Parity measurement on a cavity state

When we first perform the operation \({\hat{R}}_{J}^{y}(\pi \mathrm{/2)}\) on the initial transmon state |gJ, a conditional cavity-rotation gate \({\hat{C}}^{p}(\phi )\) is given by

$${\hat{C}}_{A\,J}^{p}(\phi )[\frac{1}{\sqrt{2}}|\alpha {\rangle }_{A}{(|g\rangle }_{J}+|e{\rangle }_{J})]=\frac{1}{\sqrt{2}}{(|\alpha \rangle }_{A}|g{\rangle }_{J}+|\alpha \,{e}^{i\phi }{\rangle }_{A}|e{\rangle }_{J}),$$

and the operated state with φ = π is represented by

$${\hat{C}}_{A\,J}^{p}(\pi ){\hat{R}}_{J}^{y}(\pi \mathrm{/2)}\,|{\Psi }_{4}{\rangle }_{A}|g{\rangle }_{J}\propto |{\Psi }_{4}{\rangle }_{A}|g{\rangle }_{J}+\,{(a{\mathrm{|0}}_{4}\rangle }_{A}-b{\mathrm{|1}}_{4}{\rangle }_{A}+c{\mathrm{|2}}_{4}{\rangle }_{A}-d{\mathrm{|3}}_{4}{\rangle }_{A})|e{\rangle }_{J}\mathrm{.}$$

Finally, if we apply an additional \({\hat{R}}_{J}^{y}(\pi \mathrm{/2)}\) and measure the superconducting qubit in \({\{|g\rangle }_{J}{\langle g|,|e\rangle }_{J}\langle e|\}\), the cavity state is projected on the even- or odd-photon subspace such as parity measurement in \({\mathrm{\{|0}}_{4}\rangle \langle {0}_{4}|+{\mathrm{|2}}_{4}\rangle \langle {2}_{4}{\mathrm{|,|1}}_{4}\rangle \langle {1}_{4}|+{\mathrm{|3}}_{4}\rangle \langle {3}_{4}\mathrm{|\}.}\) For example, if the superconducting qubit is measured in |e〉 (or |g〉), the total state is projected in even (odd) photon numbers and the parity measurement is represented by

$${\hat{P}}^{Par}(even/odd)=|e/g{\rangle }_{J}\langle e/g|{\hat{R}}_{J}^{y}(\pi \mathrm{/2)}{\hat{C}}_{A\,J}^{p}(\pi ){\hat{R}}_{J}^{y}(\pi /\mathrm{2).}$$

SNAP gate for a logical single-qudit phase gate

The original motivation of SNAP gate was to cancel out the self-Kerr effect in each cavity independently because self-Kerr effects dominantly influence the shape of the cavity state in a physical setup if the evolution time is not short. This unique circuit-QED technique works in a dispersively coupled cavity-transmon system32 and has been demonstrated to minimize phase distortions acquired during the self-Kerr interaction period. The dispersive energy shifts of the cavity system allow a phase gate in individual Fock states to be addressed by driven microwaves.
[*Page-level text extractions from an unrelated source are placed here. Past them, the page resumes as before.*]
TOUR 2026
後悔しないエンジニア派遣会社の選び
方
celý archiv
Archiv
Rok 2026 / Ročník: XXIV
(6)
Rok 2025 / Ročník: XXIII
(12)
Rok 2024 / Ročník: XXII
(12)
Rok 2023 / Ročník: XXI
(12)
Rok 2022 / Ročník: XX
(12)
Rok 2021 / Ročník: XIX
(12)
For \({\hat{S}}^{p1}\), the outcome state from |Ψ4〉 is given by a grouped phase gate dependent on photon parities such as

$${\hat{S}}^{p1}(\varphi )|{\Psi }_{4}\rangle ={e}^{i\varphi }(a{\mathrm{|0}}_{4}\rangle +c{\mathrm{|2}}_{4}\rangle )+{e}^{-i\varphi }(b{\mathrm{|1}}_{4}\rangle +d{\mathrm{|3}}_{4}\rangle ),$$

while that for \({\hat{S}}^{p2}\)

$${\hat{S}}^{p2}(\varphi )|{\Psi }_{4}\rangle =a{\mathrm{|0}}_{4}\rangle +b{\mathrm{|1}}_{4}\rangle +{e}^{i\varphi }c{\mathrm{|2}}_{4}\rangle -d{e}^{i\varphi }{\mathrm{|3}}_{4}\rangle \mathrm{.}$$

MBQC in a three-qubit cluster state

We here describe the original MBQC protocol in a three-qubit cluster state. If three qubits are initially prepared in |+〉 in A, B, and C, two CZ gates between A and B as well as B and C, which construct a three-qubit cluster state given in

$$\mathrm{|3}CS{\rangle }_{ABC}=\frac{1}{\sqrt{2}}{\mathrm{(|0}\rangle }_{A}|\,+{\rangle }_{B}\mathrm{|0}{\rangle }_{C}+\mathrm{|1}{\rangle }_{A}|\,-{\rangle }_{B}\mathrm{|1}{\rangle }_{C}\mathrm{).}$$

In the frame of MBQC, qubits are sequentially measured in the basis vectors of \(|\pm \theta \rangle =\mathrm{(|0}\rangle \pm {e}^{-i\theta }\mathrm{|1}\rangle )/\sqrt{2}\). For example, if |±θ1〉 is measured in qubit A in Eq. (44), the resultant state is given by

$$|Ou{t}^{\pm }{\rangle }_{BC}={\sqrt{2}}_{A}{\langle \pm {\theta }_{1}\mathrm{|3}CS\rangle }_{ABC}=\frac{1}{2}{[\mathrm{|0}\rangle }_{B}{\mathrm{(|0}\rangle }_{C}\pm {e}^{i{\theta }_{1}}\mathrm{|1}{\rangle }_{C})+\mathrm{|1}{\rangle }_{B}{\mathrm{(|0}\rangle }_{C}\mp {e}^{i{\theta }_{1}}\mathrm{|1}{\rangle }_{C})]\mathrm{.}$$

In the case that the outcome is |±θ1B, the final outcome state is equal to

$$|Ou{t}^{{+}_{1}{+}_{2}}({\theta }_{1},{\theta }_{2}){\rangle }_{C}={\sqrt{2}}_{B}{\langle +{\theta }_{2}|Ou{t}^{+}({\theta }_{1})\rangle }_{BC}={e}^{\frac{i}{2}({\theta }_{1}+{\theta }_{2})}{R}^{z}({\theta }_{1})H{R}^{z}({\theta }_{2})|\,+\,{\rangle }_{C}\mathrm{.}$$

As shown in Table 2, this protocol is equivalent to two single-qubit rotations and two sequential projective measurements on A and B. Thus, this procedure of MBQC is equivalent to the operation of two single-qubit gates with phases θ1 and θ2.